小嶋さん Science#6602, 6603, 6610
1)表皮が傷ついたときに起こす免疫反応の経路の論文。
モデルマウスを使って、修復やリンパ系の反応を解析した。IL-17が関与する伝達系の発見があり、IL-17により複数の修復系が集まってくる。mTORがキー分子。
2)membraneがどうやって水を通すか?のモデル。
3)アレスチンによるシグナル伝達系の話。
GPCR-アレスチンの結合部位をメチル基をラベルしてNMRで測定した。メチル基の位置が基質によって変わる。
4)コロナワクチンをうった人がコロナ感染したときの免疫反応の話。免疫Boost が起きるかどうか。
ワクチンを打ったあと、アルファ株感染するとおきる免疫反応のBoostがオミクロン株感染では起きない。
5)造血幹細胞のY染色体が加齢と共に失われるが、その影響の出方の話。
Y染色体が無くなる→TGF-βが増える→Fibloblastが増える→心臓の繊維化が進む→死亡率が上がるというカスケードがある。ところが、TGF-βの抗体でTGF-βの下流の反応を抑制する→Fibloblastが増えない→心臓が繊維化しない→死亡率が下がるとなる。
6)ダウン症の治療の話
モデルマウスを使ってテストした。GNRホルモンのパルス投与すると改善した。ヒトでも改善が見られた。
7)女王アリの寿命が延びる話。
女王アリがワーカーから変われるタイプのアリの話のようだ。女王が取り除かれるとワーカー達が争って女王になるが、そのとき、ワーカーの体内では卵巣の発達が見られる。最終的に女王アリになると、6個の卵巣が発達し、次々に卵を産む。女王アリになるとインシュリンが出ており、その信号の下流のfalの代謝が変わる。

はおさん PNAS vol119, No 34
1)リポソームに大腸菌を閉じ込めたら、リポソームが動いた話。
リポソームの中に大腸菌を閉じ込めたら、大腸菌がリポソーム本体から膜を被ったまま飛び出してきて紐状突起を形成した。そのうち、リポソーム本体もゆっくり運動した。封入個体数は1個から複数個にわたり、本体から飛び出してきて紐状の脂質チューブの先端に大腸菌がいる構造をとって、リポソーム本体も動いた。リポソームが動くときは、べん毛の束がきっちり密に束になっていたが、べん毛間に隙間がある状態だとリポソーム本体は動かなかった。瀧口さんのコメントで、法政で似たようなことやっていて、べん毛が1本のサルモネラ菌だと動かず、クラミドモナスだと動いた、そうである。これらの観察とコメントの結果から、べん毛モーターの駆動力が液中に伝搬してリポソーム本体が動くためには、べん毛の束にある一定のかたさ(剛性)と一定数のモーター(力の大きさ)、の両方が必要なことを示唆しています。

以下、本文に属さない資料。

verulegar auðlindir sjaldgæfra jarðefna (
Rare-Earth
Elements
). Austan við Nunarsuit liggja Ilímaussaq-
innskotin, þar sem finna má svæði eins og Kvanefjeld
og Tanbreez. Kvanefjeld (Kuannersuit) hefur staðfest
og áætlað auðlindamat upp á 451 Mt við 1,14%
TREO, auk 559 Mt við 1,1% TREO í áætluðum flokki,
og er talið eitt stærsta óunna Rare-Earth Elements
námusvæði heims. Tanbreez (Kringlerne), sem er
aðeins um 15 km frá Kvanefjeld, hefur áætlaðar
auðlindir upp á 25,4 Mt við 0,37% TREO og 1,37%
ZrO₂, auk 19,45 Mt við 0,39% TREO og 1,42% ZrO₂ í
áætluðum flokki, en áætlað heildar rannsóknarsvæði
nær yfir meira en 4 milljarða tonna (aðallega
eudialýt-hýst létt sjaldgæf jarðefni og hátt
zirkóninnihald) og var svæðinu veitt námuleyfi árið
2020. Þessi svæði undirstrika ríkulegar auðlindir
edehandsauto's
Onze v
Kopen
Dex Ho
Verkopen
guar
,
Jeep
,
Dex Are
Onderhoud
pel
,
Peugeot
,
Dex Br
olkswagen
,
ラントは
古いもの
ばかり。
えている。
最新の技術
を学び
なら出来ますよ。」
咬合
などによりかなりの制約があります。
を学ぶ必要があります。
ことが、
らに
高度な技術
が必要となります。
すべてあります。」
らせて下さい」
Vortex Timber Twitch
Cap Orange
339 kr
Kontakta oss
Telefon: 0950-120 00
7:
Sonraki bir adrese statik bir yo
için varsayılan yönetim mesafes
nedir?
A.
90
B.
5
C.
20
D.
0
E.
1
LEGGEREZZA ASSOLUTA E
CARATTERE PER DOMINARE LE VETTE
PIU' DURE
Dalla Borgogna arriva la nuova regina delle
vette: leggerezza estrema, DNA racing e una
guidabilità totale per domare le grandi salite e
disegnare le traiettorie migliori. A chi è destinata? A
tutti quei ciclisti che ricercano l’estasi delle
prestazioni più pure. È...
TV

2)タイトジャンクションのオクルディンのS408のリン酸化の話。
オクルディンはタイトジャンクション特有のタンパクの一つであり、S408のリン酸化により、細胞骨格(Fアクチン?)との相互作用するZO-1との相互作用が変わり(NMR測定)、また細胞壁中での流動性も変わる(FRAP)し、タイトジャンクションのイオンの透過性も変わる。オクルディンは生物界に広く分布している。

3)マウスの樹状突起細胞クロマチン構造、折り畳み構造の話。
樹状突起細胞の分化中でのDNAの折り畳み具合を測定した。ホルマリン固定してマッピング。樹状細胞が幹細胞から分化していくに従い、クロスリンク位置が変わっていった。これはエンハンサーなどが次に来るべきシグナルに準備して、結合位置を変え、DNAの折り畳み位置を変えているからクロスリンク位置が変わることが原因と考えられた。次を予想?して準備していると感じました。